Prominent Persons: people such as Elon Musk and his influence on energy policy and the transition to electric cars or Bill Gates and his influence on global health policy.
Religious Groups: decentralised religions such as Islam or Protestant Christianity and unitary institutions such as the Catholic Church all hold huge sway over multiple populations globally and are key influencers in policy debates, especially regarding social matters.
Terrorist Groups / Freedom Fighters: Violent groups with political aims such as Al-Qaeda, ISIS or other fights for independence such as the US War of Independence.
Non-Violent Movements for Independence: such as Catalonia, or Scottish Independence.
The list is not exhaustive and is subject to debate. For example, how can a central bank or an IGO be a non-state actor? Well, the former is part of a state (not a state itself) and the latter is comprised of many states and, thus, again is not a state in of itself. The literature is full of such detailed idiosyncrasies that we are best to avoid in order to see the bigger picture.
All The Players On One Stage
In order to try to get the big picture it is crucial to factor in all the actors and how they play on the stage. The interaction between governments and corporations, between social movements and social media and all the other possibilities all combine to move the world politically, culturally and financially.

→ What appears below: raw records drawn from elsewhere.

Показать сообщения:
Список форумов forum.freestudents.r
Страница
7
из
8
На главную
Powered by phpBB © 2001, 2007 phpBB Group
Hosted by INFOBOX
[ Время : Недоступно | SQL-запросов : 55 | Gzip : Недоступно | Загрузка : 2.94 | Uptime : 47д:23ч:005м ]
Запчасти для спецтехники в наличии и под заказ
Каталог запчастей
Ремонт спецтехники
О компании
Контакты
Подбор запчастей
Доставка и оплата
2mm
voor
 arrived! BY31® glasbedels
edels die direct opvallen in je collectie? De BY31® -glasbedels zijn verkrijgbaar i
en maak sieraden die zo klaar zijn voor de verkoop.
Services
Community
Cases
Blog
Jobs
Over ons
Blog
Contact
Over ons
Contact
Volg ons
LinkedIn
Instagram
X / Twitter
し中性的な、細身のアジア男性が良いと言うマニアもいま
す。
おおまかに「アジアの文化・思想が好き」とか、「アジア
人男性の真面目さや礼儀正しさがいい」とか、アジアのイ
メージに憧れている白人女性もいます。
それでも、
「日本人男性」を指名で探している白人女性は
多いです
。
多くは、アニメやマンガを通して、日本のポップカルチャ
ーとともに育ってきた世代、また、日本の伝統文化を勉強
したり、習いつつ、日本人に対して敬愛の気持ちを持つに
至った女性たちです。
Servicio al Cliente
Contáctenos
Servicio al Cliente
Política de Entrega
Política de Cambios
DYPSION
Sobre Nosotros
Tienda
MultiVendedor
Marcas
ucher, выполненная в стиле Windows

Think of it as a butterfly effect. How did the war in Syria contribute to Brexit? One could show, with reasonable logic that the images of Syrian refugees arriving in Germany were used by anti-immigration campaigners and their sympathisers in the UK Press to show that the UK needed a stronger immigration policy and that this was not possible within the EU. Whether that indeed was correct is not the point.
And how did the Syrian war start? It was perhaps influenced by the so-called Arab Spring where social media played such a pivotal role.
Understanding all the actors on the stage and their motives helps create a better picture. It helps us understand consequences that may not be so clear at first glance. After Brexit the pound collapsed, and gold thus performed very well. Gold and politics are inextricably linked. This will be discussed in a different lesson in the academy.
Everything is connected.
Or, to put it in a more human form:
“Our lives are not our own. We are bound to others, past and present, and by each crime and every kindness, we birth our future.”